Autor:in: Ingo Bathmann

Hand auflegen, mal anders!

Redaktionssitzung: Artikel eines Kollegen, es geht um Distanz, um die Wohlfühlzone im privaten Bereich, in der Öffentlichkeit, bei Gesprächen. Wir kommen dabei auch auf das Thema Berührung. Spontan fällt mir mein pakistanischer Freund ein. Seit unserem Kennenlernen sind Gespräche zwischen uns mit Körperkontakt seinerseits verbunden.

Am Anfang, erste Kontaktaufnahme, erster Austausch. Mein Gegenüber erzählt mir seine Wahrnehmung über mich oder wir reden über Gott und die Welt, alle zwei Minuten wandert kurz die Hand auf mein linkes Knie. Nicht anzüglich oder so dass man das Gefühl hätte, dass es einen sexuellen Hintergrund hat. Erst weiß ich überhaupt nicht, was ich davon halten soll.

Nach der Verwirrung kommt das “genervt” sein, denn im Schnitt alle 2 Minuten die Hand aufs Knie gelegt zu bekommen ist grenzwertig. Ich denke „Mann, kannst Du mal aufhören mich ständig anzugrapschen“. Empathische Menschen hätten an meiner kurzen Reaktion, Gestik oder Mimik, nach einiger Zeit gemerkt, dass mir das wohl unangenehm ist. Doch nichts, er redet munter weiter und er tatscht weiter!

Mittlerweile werden meine Gedanken aggressiv, du blöder Idiot, hör auf, mich zu befummeln. Warum sage ich nicht einfach was ich denke? Aber; meine Angst vor Ablehnung oder Wut des Gegenübers, hindert mich daran. Wir sehen uns dann in kürzeren Abständen wieder und das häufig kurze Auflegen der Hand auf einem meiner Knie bleibt. Nachdem es mich immer wieder, mal mehr mal weniger, aufregt, frage ich mich irgendwann warum macht er das? Ich rekapituliere, eigentlich sind alle Bekannten und Freunde, mit türkischen, arabischen und pakistanischen Wurzeln oft sehr herzlich.

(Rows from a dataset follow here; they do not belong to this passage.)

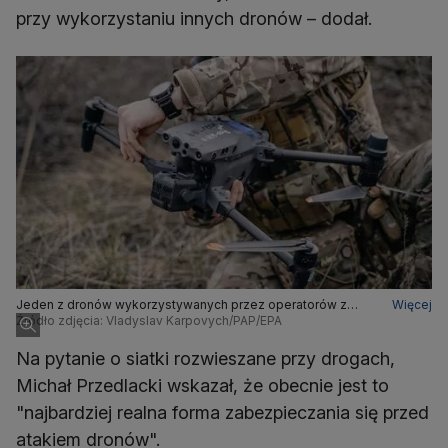
przy wykorzystaniu innych dronów – dodał.
Jeden z dronów wykorzystywanych przez operatorów z
Więcej
ukraińskiego Wywiadu Lotniczego
Źródło zdjęcia: Vladyslav Karpovych/PAP/EPA
Na pytanie o siatki rozwieszane przy drogach,
Michał Przedlacki wskazał, że obecnie jest to
"najbardziej realna forma zabezpieczania się przed
atakiem dronów".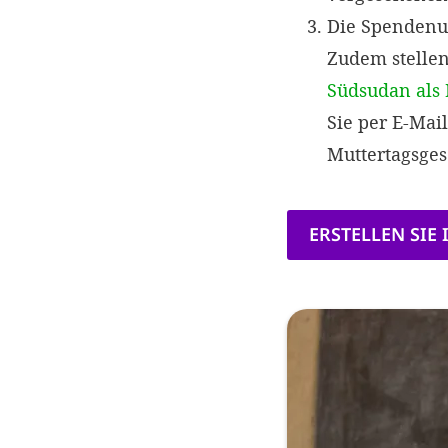
Die Spendenur
Zudem stelle
Südsudan als
Sie per E-Mai
Muttertagsge
ERSTELLEN SIE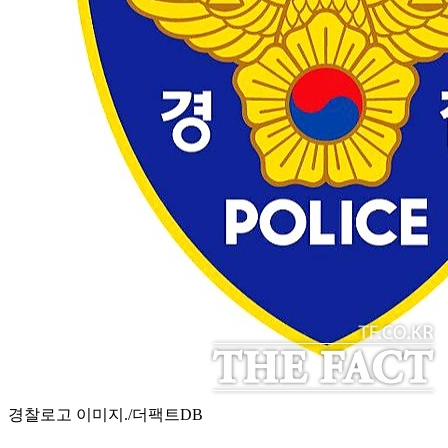
경찰로고 이미지./더팩트DB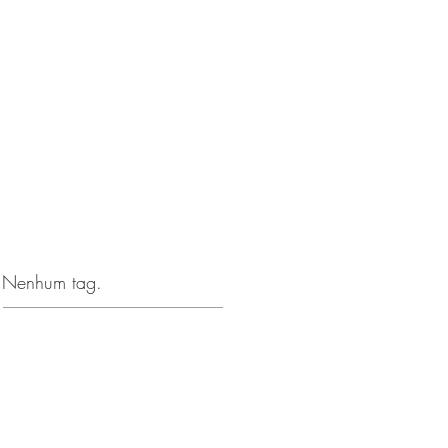
Nenhum tag.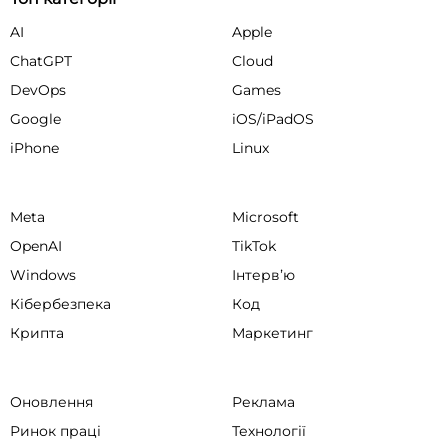
AI
Apple
ChatGPT
Cloud
DevOps
Games
Google
iOS/iPadOS
iPhone
Linux
Meta
Microsoft
OpenAI
TikTok
Windows
Інтервʼю
Кібербезпека
Код
Крипта
Маркетинг
Оновлення
Реклама
Ринок праці
Технології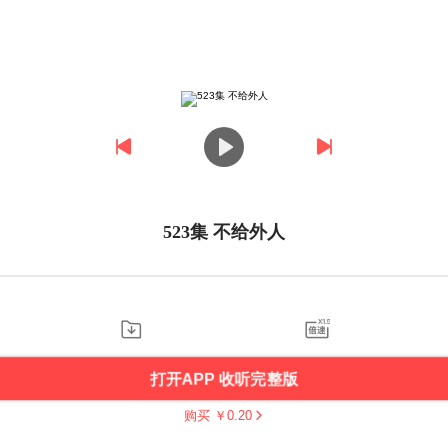
523集 不给外人
打开APP 收听完整版
购买 ￥
0.20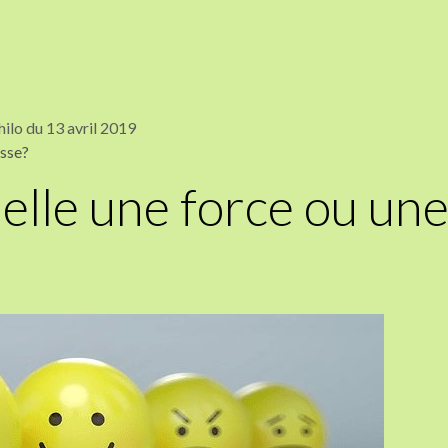
hilo du 13 avril 2019
esse?
-elle une force ou un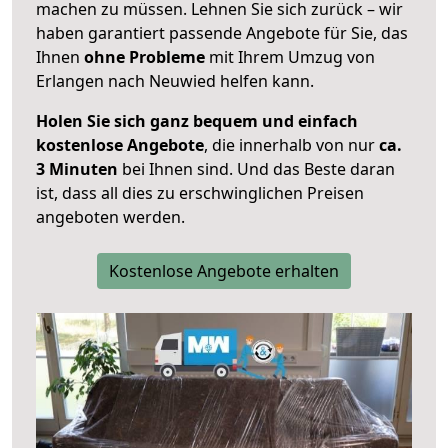
machen zu müssen. Lehnen Sie sich zurück – wir
haben garantiert passende Angebote für Sie, das
Ihnen
ohne Probleme
mit Ihrem Umzug von
Erlangen nach Neuwied helfen kann.
Holen Sie sich ganz bequem und einfach
kostenlose Angebote
, die innerhalb von nur
ca.
3 Minuten
bei Ihnen sind. Und das Beste daran
ist, dass all dies zu erschwinglichen Preisen
angeboten werden.
Kostenlose Angebote erhalten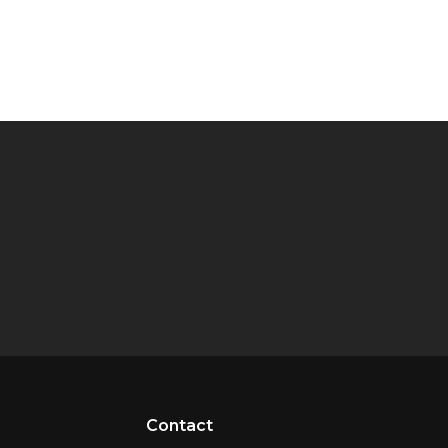
Contact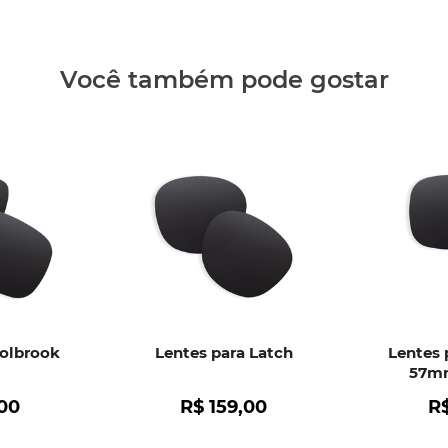
Clique aq
Você também pode gostar
Holbrook
Lentes para Latch
Lentes 
57mm
00
R$
159
,
00
R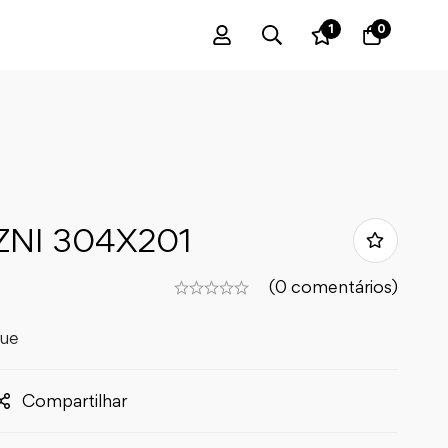
1
0
NI 304X201
(0 comentários)
que
Compartilhar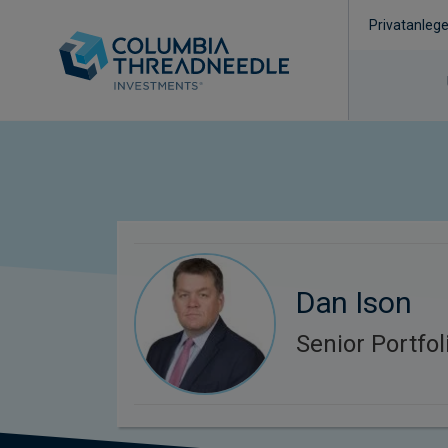
Privatanlege
Dan Ison
Senior Portfo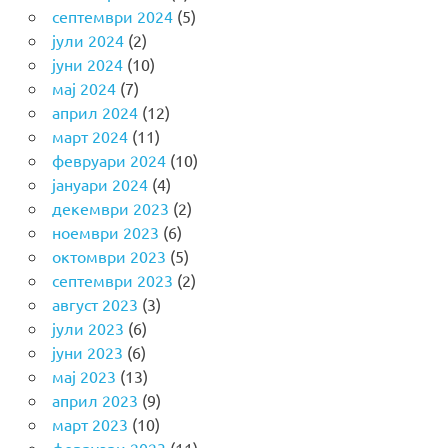
септември 2024
(5)
јули 2024
(2)
јуни 2024
(10)
мај 2024
(7)
април 2024
(12)
март 2024
(11)
февруари 2024
(10)
јануари 2024
(4)
декември 2023
(2)
ноември 2023
(6)
октомври 2023
(5)
септември 2023
(2)
август 2023
(3)
јули 2023
(6)
јуни 2023
(6)
мај 2023
(13)
април 2023
(9)
март 2023
(10)
февруари 2023
(11)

Sie fragen öfter als bei uns üblich, wie es mir geht, wie es meinen Eltern geht, nennen mich öfter Freund, Bruder oder Habibi (übersetzt: geliebter Freund). Bei Ihnen erkenne ich auch oft eine viel intensivere Gestik und Mimik. Insgesamt ist ihre Art persönlicher, direkter, und so erklärt sich wohl auch, dass sie jemanden, den sie mögen in einer wohl gemeinten Art berühren. Ich verstehe es jetzt als eine gewisse Art Verstärkung oder Bekräftigung dessen was sie sagen. So ungefähr: „Verstehst Du mich, ich meine es gut mir Dir”. So gesehen bringt dies auch zum Ausdruck: Ich mag dich. Sie stellen schnell einen intensiveren Kontakt her. Es kann Herzlichkeit sein, aber auch ein Mittel um das Wohlwollen des Gegenübers für seine Zwecke zu bekommen. Grundsätzlich wird im arabischen und orientalischen Raum sehr viel mehr mit Gestik, Mimik und Berührungen gearbeitet.
Wenn man sich z.B. an einen Basar dort erinnert, sei es, dass man dort war oder einen Fernsehbericht gesehen hat, sieht man, dass dort mit Händen und Füßen gestikuliert wird, mit intensiver Gestik und Mimik, und lauter Betonung gehandelt wird.

Ich bin mittlerweile mit dem kontaktfreudigen Pakistaner schon viele Jahre befreundet. Ich nehme seine Art als herzlich und ehrlich wahr. Die körperlichen Kontakte gehören zu seiner ganzen Art. Sie wirken nicht mehr seltsam oder aufdringlich.